A simple search online reveals the technicality of franchising but specificity lies in the details. To gain a genuine comprehension of franchising, it is necessary to move beyond any dictionary definition and examine what franchising means to and for a potential franchisor and a prospective franchisee. This is best done by examining the key questions that are commonly asked about franchising.
Franchise Opportunity vs. Business Opportunity
The core difference between a franchise opportunity and a business opportunity is the differing offering of these two options. A business opportunity can be defined as the sale or lease of any good or service that allows the purchaser to establish a business. A franchise, however, is effectively a licence granted to a franchisee, which enables them to use a business concept and trademark to develop a product or service in a particular region.
There is a wide variety of secondary differences between a franchise and a business opportunity, including:
- Associated cost – franchises are generally more expensive due to higher start-up costs and royalty payments.
- Training – a major advantage of a franchise opportunity is that training and support are usually essential components of a franchisor’s offering.
- Flexibility – an important consideration when considering a franchise opportunity is what it will mean to function within the parameters of a trademark. Franchises tend to be very structured operations whilst business opportunities allow for greater customisation.
A franchise is an opportunity for a franchisee to build upon established brand equity and for a franchisor to expand their reach. Unlike a business opportunity, the legal contracts it entails are long-standing and binding agreements focused on the long-term development of the products or services entailed. As a potential franchisor, it is imperative to understand what is expected of you in terms of training and support. As a potential franchisee, it is essential to understand the level of commitment entailed by this endeavour.
Finding the perfect franchise is where a directory like Franchise Europe can provide assistance. Through our online portal you can access information on the vast range of franchises available throughout Europe at this time and search by categories, by investment or by location. Alternatively, if you are looking to franchise your business, you can use this portal to advertise your opportunity and be matched with potential franchisees.
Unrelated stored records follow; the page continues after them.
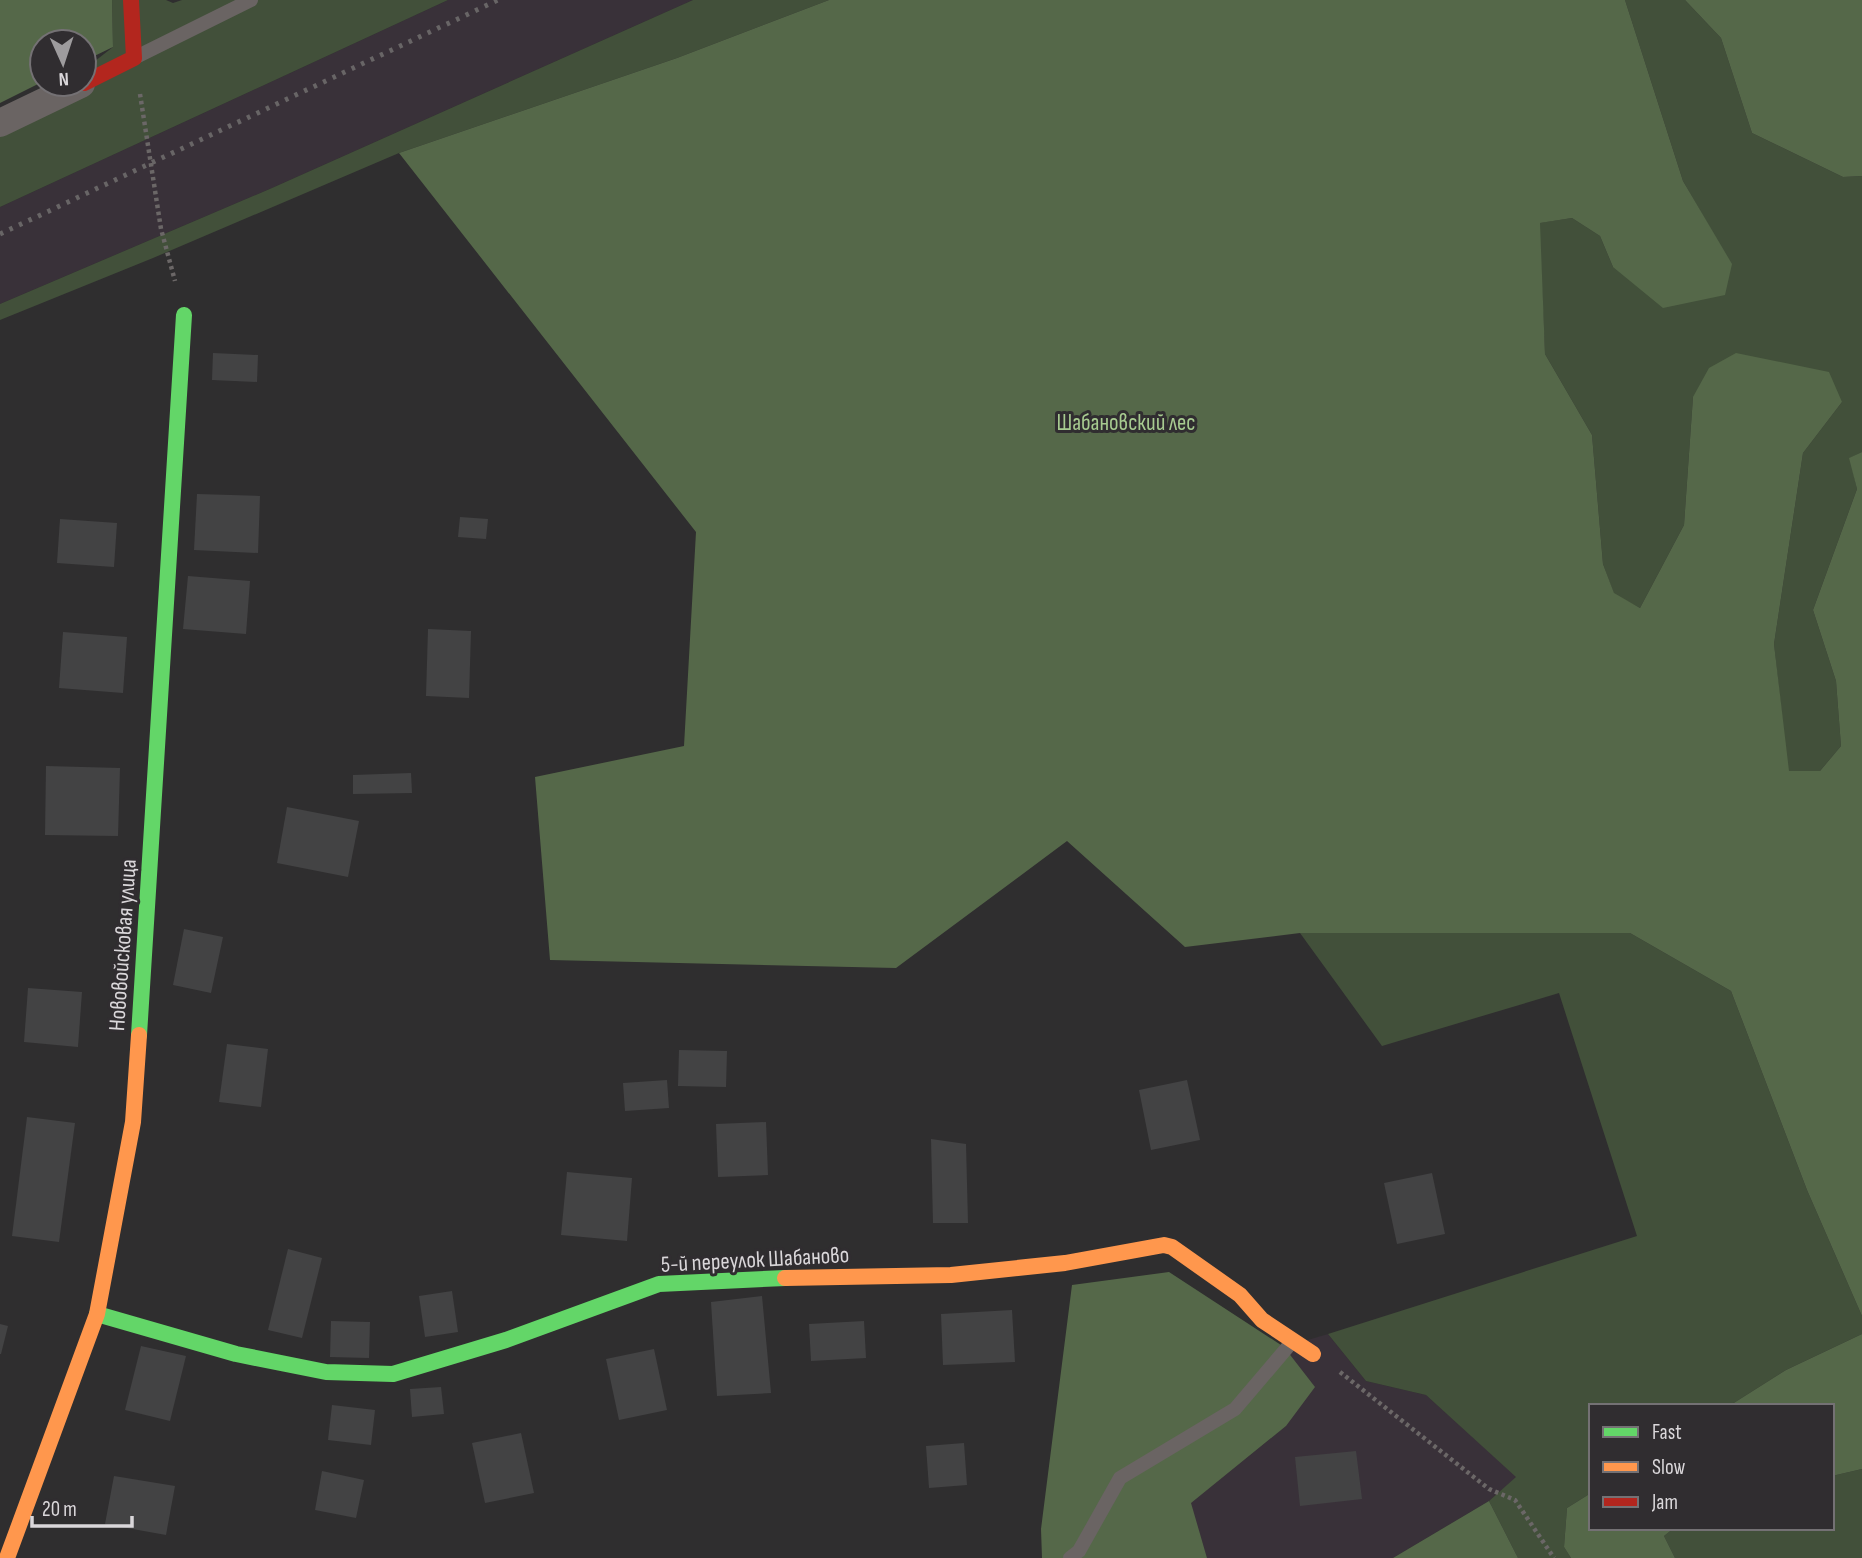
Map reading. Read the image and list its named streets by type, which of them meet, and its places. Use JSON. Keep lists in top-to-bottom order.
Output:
{
  "streets": {
    "street": ["Нововойсковая улица", "5-й переулок Шабаново"]
  },
  "crossings": [
    ["Нововойсковая улица", "5-й переулок Шабаново"]
  ],
  "parks": ["Шабановский лес"],
  "legend": ["Fast", "Slow", "Jam"],
  "scale_bar": "20 m",
  "north": "bottom"
}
Once you have been matched with your perfect franchise or franchisee, spoken to other franchisees and arranged the terms of your agreement, it is necessary to sign a franchise agreement. In the US a prospective franchisee must receive the franchise's franchise disclosure document (FDD) before they sign this contract. The FDD is a formal disclaimer of the machinations and terms of the franchise agreement and offers potential franchisees extensive information regarding the franchise in question.
In Europe, only six countries have formally enacted franchise disclosure laws (Belgium, France, Italy, Romania, Spain and Sweden) but some have ‘good faith’ laws. It is important for you, as either a franchisor or a franchisee, to research the legal positioning of the franchise industry in your country before you sign the franchise agreement.
The terms of a franchise agreement vary depending on the franchise with some franchisors enacting rigid stipulations and others allowing negotiation. Any questions regarding these terms should be addressed prior to this signing as the franchise agreement is a legally binding contract. Once this contract is signed, it is time to jump into the action phase of the franchise, whether this is commencing training yourself or training your new franchisee.
Who Owns a Franchise?
The question of franchise ownership is essential to the understanding of what exactly is entailed by franchising. There is a trend of franchisees being called “franchise owners” but the implication that a franchisee owns a franchise is fundamentally incorrect. The franchisor is always in complete control of the franchise network.
Finding out what you have the right to sell is the simplest way of finding out what you own. As the franchisee is leasing the intellectual property and business format of the franchise, the franchisor will have the right to veto the sale of a franchise or master franchise. The franchisor is also the ultimate decider regarding who can start, leave or develop the franchise and the franchisor has overall control of the franchise network.
Therefore, the franchisee must lay out their own terms and requirements, prior to joining a franchise network and ensure that these provisions are made in their franchise agreement. The agreement should always explicitly detail what will occur in the event of a franchise sale so, in the event that the franchisee wishes to move on from the business, the franchisor will have first right of refusal over the franchise and the capacity to instil a new franchisee of their choice.
N.B. The relationship between franchisor and franchisee is governed by a contract. It is crucial that you seek professional advice when negotiating your contract, preferably from a lawyer who has experience with franchise agreements.